§ **EXERCISE OBJECTIVE**: Set down exactly the lines below, starting at the one that contains "20: (503, 166, 3.41)" and ending at the one that contains "35: (601, 55, 3.91)", with both of those lines included and nothing else.

Records contained in a dataset:
━━━━━━━━

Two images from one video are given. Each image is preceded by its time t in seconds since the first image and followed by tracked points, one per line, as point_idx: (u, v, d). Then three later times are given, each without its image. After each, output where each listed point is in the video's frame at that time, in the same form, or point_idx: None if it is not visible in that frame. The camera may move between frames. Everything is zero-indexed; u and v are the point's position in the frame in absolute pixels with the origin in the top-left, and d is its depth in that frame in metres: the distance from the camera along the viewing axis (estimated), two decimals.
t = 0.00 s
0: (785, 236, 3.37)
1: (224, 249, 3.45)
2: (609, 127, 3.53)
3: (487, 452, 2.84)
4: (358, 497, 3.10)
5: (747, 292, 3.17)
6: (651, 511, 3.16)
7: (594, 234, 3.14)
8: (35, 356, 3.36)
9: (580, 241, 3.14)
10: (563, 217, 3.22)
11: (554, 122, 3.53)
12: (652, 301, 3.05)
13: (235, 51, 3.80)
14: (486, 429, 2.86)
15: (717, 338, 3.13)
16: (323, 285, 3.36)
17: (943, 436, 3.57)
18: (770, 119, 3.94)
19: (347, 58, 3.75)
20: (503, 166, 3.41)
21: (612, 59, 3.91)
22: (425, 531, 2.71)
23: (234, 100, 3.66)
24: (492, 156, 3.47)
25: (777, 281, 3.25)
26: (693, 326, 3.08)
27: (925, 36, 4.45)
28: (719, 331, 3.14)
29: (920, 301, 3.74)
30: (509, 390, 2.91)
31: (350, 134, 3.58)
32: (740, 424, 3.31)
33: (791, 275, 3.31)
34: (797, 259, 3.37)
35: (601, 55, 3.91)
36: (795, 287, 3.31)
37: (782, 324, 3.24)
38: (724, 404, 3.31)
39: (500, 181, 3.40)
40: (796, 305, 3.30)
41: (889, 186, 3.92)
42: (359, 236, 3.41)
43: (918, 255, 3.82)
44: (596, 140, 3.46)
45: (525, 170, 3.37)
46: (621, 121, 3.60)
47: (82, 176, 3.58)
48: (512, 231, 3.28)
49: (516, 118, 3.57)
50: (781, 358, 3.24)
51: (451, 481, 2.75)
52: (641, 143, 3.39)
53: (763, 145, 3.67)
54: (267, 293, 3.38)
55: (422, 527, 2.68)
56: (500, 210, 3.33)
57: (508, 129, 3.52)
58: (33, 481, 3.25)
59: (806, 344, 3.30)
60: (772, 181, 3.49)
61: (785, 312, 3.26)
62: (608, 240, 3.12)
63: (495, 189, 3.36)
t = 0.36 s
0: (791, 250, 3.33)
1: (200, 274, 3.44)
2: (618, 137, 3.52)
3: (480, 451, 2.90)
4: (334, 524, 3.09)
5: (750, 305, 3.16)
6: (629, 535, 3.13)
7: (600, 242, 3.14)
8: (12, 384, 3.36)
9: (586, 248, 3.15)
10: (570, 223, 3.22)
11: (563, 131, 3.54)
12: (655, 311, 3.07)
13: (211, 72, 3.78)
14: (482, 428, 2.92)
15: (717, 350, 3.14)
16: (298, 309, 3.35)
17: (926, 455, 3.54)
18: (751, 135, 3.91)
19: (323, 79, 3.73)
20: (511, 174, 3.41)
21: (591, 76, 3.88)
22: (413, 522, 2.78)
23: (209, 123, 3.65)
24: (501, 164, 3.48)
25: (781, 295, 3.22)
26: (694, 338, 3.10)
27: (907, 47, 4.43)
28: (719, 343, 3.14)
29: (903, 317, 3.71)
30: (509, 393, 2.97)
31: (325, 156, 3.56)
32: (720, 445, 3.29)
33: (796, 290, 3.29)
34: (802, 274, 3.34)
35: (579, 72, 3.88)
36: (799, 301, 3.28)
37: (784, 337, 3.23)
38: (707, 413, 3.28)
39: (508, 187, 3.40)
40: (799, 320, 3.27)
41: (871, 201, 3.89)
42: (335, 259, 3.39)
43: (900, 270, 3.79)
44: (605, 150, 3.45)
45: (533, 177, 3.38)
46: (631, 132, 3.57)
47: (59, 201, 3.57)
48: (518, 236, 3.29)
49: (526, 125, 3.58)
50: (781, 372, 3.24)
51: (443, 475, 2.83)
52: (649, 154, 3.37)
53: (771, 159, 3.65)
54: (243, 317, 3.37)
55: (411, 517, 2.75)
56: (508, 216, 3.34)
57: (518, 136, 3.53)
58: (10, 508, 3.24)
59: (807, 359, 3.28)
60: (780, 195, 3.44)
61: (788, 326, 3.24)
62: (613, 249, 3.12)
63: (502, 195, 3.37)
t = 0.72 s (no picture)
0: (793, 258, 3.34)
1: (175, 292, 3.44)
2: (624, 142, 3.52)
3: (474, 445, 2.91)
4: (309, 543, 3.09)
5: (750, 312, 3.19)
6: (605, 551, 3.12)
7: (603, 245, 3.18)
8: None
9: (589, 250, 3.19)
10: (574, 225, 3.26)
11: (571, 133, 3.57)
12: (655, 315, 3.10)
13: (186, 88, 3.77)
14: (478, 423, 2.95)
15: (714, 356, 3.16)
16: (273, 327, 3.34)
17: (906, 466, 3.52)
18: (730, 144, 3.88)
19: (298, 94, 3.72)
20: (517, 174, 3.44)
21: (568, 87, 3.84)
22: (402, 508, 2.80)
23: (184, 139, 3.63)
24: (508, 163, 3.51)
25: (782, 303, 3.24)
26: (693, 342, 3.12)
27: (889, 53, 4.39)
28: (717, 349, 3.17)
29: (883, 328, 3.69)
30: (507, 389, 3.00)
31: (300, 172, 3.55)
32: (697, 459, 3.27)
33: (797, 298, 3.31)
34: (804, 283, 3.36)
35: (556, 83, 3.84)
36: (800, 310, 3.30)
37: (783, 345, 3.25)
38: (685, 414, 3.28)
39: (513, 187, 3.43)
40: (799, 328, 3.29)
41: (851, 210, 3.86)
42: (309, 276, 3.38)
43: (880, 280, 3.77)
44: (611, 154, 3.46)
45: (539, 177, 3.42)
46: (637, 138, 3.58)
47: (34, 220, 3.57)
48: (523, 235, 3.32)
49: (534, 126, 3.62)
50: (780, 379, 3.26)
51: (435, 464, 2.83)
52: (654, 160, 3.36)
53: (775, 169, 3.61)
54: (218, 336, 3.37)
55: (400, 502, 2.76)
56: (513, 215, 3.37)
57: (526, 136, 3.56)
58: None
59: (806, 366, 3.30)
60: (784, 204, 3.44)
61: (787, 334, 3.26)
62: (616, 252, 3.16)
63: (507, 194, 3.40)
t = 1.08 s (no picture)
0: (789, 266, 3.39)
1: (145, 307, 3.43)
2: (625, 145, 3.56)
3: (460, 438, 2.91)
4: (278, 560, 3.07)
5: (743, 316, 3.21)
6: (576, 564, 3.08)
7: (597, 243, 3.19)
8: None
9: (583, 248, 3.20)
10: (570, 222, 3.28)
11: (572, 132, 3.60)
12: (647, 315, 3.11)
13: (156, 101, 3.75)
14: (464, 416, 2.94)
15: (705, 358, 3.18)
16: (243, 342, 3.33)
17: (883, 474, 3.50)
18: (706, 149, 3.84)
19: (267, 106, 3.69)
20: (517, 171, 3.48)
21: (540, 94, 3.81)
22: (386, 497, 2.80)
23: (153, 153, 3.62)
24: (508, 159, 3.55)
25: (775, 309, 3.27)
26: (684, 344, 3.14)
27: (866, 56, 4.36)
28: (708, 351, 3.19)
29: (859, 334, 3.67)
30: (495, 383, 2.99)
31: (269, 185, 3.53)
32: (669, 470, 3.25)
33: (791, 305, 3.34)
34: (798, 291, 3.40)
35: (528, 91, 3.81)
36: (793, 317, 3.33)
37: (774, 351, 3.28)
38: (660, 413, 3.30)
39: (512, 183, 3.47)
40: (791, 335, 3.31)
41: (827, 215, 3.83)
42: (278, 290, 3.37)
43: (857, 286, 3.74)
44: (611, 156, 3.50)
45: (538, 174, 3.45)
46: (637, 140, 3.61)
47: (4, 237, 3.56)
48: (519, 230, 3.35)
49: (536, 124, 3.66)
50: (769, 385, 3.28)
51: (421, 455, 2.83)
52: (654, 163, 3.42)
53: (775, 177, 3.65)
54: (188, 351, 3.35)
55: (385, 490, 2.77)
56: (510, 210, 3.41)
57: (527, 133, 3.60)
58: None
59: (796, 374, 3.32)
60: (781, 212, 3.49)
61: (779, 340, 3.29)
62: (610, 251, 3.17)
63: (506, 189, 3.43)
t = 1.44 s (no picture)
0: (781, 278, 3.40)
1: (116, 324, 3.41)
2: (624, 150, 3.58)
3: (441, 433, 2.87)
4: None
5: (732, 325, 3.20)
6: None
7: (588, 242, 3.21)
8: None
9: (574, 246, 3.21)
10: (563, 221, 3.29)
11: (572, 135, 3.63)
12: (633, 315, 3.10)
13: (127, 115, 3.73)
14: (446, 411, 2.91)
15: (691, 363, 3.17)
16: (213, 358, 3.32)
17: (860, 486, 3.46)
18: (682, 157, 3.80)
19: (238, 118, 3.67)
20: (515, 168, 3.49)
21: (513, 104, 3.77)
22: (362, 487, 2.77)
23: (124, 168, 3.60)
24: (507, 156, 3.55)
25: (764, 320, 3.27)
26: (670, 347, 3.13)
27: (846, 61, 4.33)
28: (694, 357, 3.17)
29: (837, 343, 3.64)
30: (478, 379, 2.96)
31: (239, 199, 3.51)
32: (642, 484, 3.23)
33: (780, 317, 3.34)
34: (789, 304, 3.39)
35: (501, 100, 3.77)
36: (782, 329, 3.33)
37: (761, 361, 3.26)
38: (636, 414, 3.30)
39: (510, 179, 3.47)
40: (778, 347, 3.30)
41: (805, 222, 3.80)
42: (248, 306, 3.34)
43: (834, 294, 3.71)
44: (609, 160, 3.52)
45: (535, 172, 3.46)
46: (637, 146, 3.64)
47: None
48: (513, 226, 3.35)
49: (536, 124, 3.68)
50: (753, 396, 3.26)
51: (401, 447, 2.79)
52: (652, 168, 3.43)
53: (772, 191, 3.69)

━━━━━━━━

§ **SOLUTION FOR THIS PROBLEM**:
20: (503, 166, 3.41)
21: (612, 59, 3.91)
22: (425, 531, 2.71)
23: (234, 100, 3.66)
24: (492, 156, 3.47)
25: (777, 281, 3.25)
26: (693, 326, 3.08)
27: (925, 36, 4.45)
28: (719, 331, 3.14)
29: (920, 301, 3.74)
30: (509, 390, 2.91)
31: (350, 134, 3.58)
32: (740, 424, 3.31)
33: (791, 275, 3.31)
34: (797, 259, 3.37)
35: (601, 55, 3.91)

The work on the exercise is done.